At the same time, I tried to keep a tight rein on myself. I didn’t spend entire days searching for the next woman of my life. In the mornings, I worked as before, although somewhat more nervously. Toward evening, as usual, I would drop by Yellow Dream for a grapefruit juice. Every two or three weeks, I would make the trip to watch Cracovia matches. Somehow I got by. Somehow, with the greatest difficulty, I continued to breathe.
III
I don’t rule out the possibility that I traveled to Cracovia matches in order to liberate myself, even briefly, from apparitions. While I was still on the express train to Krakow, I would check to see what sort of female travel companions were sitting in the adjoining compartments — but just as a matter of habit and reflex, without translation to reality. Whoever travels knows that there are always at least a few intriguing female travelers in every express train between Krakow and Warsaw. But the fact that I left them alone was not a question of choice. By getting on the train at Central Station, in a certain sense I was abandoning myself. I left my Warsaw solitude, which was unbearable and without which I couldn’t live, and, together with that solitude, I left the despair of warding it off.
I hope this is clear. Although it is entirely clear only to those who wake up alone, turn on the radio, take a shower, and are not even in the worst of moods. Who knows? Maybe they will meet somebody today.
It is completely clear only for those who eat their dinner alone in an almost empty café and lose their sense of taste. Even when they daringly order the most expensive frutti di mare , their sense of taste is gone — the whole time, it seems to them that, besides them, no one eats alone.
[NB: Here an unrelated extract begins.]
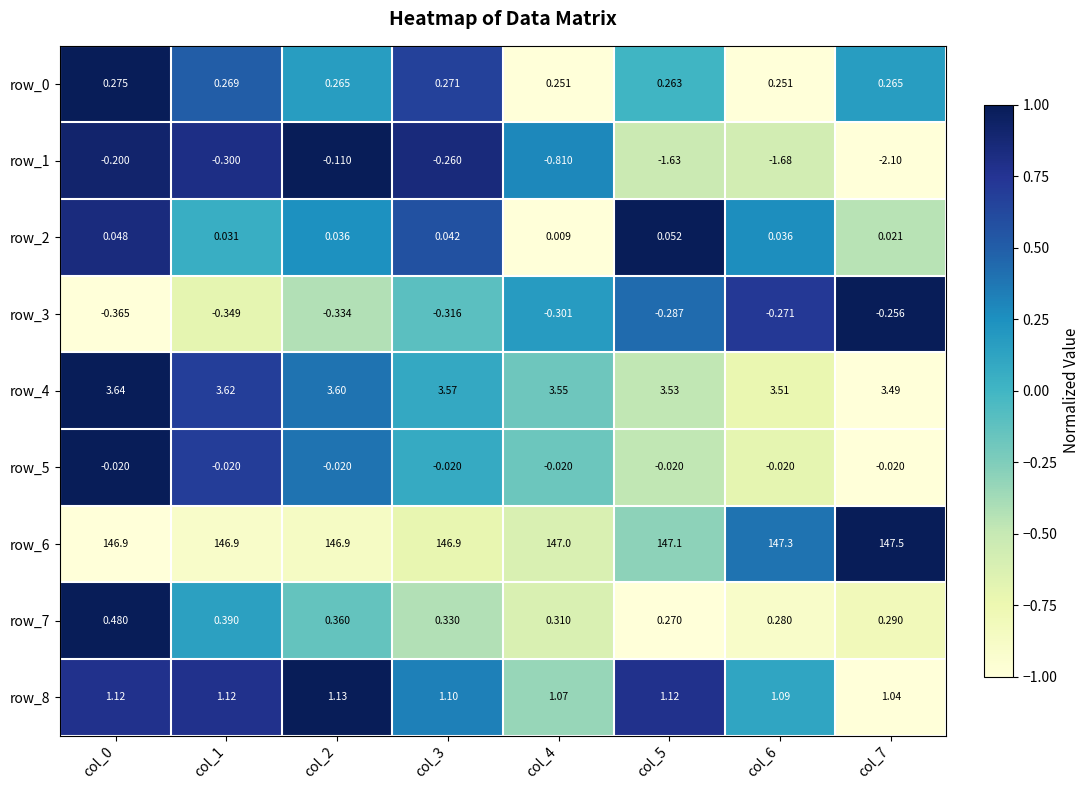

Is the value of row_0 at col_5 greater than the value of row_8 at col_1?

No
Besides them, no one ever eats alone — the entire city sees this, and everybody is staring at them. How many times can you look at your watch and let the audience know that you have dropped by just in order to have a bite as quickly as possible, since in a moment — thank you very much! — you have an incredible date, perhaps it will last until the crack of dawn. So how are you supposed to perform the bite as quickly as possible , when you feel like sitting a bit, even with a leaden heart; and everyone knows that it was only after leaving that the lead would become all consuming.